Von 1953 bis 1960 gab es jeweils in der Sommerpause zu- dem Freundschaftsspiele gegen die meisten DDR-Oberliga-Clubs. Zu diesen Partien kamen jeweils etwa 3.000 Zuschauer. In den Sommern 1959 und 1961 reiste die Einheit-Mannschaft jeweils für zehn Tage nach Norwegen. Zudem wurden in dieser Zeit im Volksstadion zwei Juniorenländerspiele ausgetragen. 1958 kickten die 16- bis 18-jährigen Nationalspieler der DDR vor 7.000 Zuschauern gegen die Volksrepublik Polen. 1960 spielten die DDR-Talente vor 6.000 Zuschauern gegen die der VR Rumänien. Bei den klaren Siegen dabei waren mit Wolfgang Schmidt und Helmut Hergesell auch zwei Greifswalder.

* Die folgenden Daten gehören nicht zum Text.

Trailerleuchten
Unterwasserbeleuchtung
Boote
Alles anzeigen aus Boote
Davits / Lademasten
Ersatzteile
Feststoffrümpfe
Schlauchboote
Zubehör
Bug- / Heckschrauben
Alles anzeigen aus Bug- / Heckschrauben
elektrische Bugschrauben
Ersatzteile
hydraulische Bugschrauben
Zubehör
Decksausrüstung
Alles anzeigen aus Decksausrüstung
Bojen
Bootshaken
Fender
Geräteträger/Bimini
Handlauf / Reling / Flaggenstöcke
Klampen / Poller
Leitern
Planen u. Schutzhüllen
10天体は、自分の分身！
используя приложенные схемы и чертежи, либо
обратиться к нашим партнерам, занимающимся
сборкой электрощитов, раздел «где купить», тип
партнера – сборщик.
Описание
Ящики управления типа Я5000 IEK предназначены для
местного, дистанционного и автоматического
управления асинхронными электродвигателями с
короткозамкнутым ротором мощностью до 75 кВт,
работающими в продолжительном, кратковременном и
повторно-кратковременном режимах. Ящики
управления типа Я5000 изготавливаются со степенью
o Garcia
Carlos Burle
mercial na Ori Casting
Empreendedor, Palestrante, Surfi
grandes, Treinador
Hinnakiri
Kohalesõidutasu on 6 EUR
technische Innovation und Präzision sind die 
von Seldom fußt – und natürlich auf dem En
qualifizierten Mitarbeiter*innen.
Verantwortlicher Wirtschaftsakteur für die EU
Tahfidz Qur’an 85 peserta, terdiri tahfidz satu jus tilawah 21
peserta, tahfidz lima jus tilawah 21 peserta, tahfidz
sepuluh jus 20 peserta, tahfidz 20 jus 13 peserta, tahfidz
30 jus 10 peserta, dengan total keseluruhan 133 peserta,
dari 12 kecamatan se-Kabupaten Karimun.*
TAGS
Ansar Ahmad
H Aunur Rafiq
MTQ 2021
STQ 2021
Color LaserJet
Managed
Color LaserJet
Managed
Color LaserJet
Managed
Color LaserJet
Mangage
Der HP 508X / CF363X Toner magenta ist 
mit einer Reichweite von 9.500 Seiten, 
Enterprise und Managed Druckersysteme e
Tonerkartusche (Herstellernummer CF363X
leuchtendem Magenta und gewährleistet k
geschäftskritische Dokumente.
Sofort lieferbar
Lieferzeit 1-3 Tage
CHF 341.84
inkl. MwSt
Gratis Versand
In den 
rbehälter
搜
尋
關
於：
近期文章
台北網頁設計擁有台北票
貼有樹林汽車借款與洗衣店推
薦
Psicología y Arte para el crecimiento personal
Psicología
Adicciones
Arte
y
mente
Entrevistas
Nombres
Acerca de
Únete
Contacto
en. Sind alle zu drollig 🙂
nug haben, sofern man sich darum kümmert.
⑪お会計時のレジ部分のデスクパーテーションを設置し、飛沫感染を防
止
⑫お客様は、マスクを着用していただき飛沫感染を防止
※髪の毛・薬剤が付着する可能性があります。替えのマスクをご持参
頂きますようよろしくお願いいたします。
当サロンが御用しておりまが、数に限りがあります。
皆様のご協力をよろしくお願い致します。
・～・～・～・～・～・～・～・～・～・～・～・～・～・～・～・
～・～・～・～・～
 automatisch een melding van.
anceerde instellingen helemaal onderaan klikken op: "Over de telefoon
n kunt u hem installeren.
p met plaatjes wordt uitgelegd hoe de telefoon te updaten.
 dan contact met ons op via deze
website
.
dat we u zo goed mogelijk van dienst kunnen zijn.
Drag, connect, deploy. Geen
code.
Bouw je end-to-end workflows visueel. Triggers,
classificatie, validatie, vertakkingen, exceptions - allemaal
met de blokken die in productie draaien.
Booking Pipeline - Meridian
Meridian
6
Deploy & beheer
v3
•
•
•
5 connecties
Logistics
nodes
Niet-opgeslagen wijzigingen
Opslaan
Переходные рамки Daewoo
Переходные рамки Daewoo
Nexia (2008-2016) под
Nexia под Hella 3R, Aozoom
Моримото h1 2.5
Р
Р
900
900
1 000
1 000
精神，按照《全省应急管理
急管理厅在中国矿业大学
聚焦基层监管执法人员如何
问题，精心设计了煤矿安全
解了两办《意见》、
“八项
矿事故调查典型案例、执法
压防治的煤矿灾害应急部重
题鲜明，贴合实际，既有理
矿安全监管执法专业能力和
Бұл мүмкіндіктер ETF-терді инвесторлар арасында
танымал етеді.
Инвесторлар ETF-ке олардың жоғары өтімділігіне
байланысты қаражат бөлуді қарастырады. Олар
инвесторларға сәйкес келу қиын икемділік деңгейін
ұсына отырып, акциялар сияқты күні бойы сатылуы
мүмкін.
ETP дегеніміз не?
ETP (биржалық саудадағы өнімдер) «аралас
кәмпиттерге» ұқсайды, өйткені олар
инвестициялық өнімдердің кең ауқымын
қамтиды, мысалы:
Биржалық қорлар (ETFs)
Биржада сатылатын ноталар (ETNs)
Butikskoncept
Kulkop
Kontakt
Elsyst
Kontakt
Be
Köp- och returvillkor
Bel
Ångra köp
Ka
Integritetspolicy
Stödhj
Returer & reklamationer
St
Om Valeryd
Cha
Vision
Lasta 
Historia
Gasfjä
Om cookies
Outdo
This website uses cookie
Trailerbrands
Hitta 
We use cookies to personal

Warum nach diesen Erfolgen und Errungenschaften 1961 die Ablösung von Trainer Lothar Wießner durch den Spielerrat erwirkt wurde, bleibt ein Rätsel. Der neue Trainer Günter Horst war ein intelligenter Fußball- Theoretiker, aber kein Praktiker. Und mit ihm sowie mit der von der SED-Kreisleitung veranlassten Delegierung guter Spieler zum FC Hansa Rostock begann der allmähliche Niedergang. Dem Abstieg der zweiten Mannschaft aus der Bezirksliga folgte 1964 der Abstieg der ersten Mannschaft.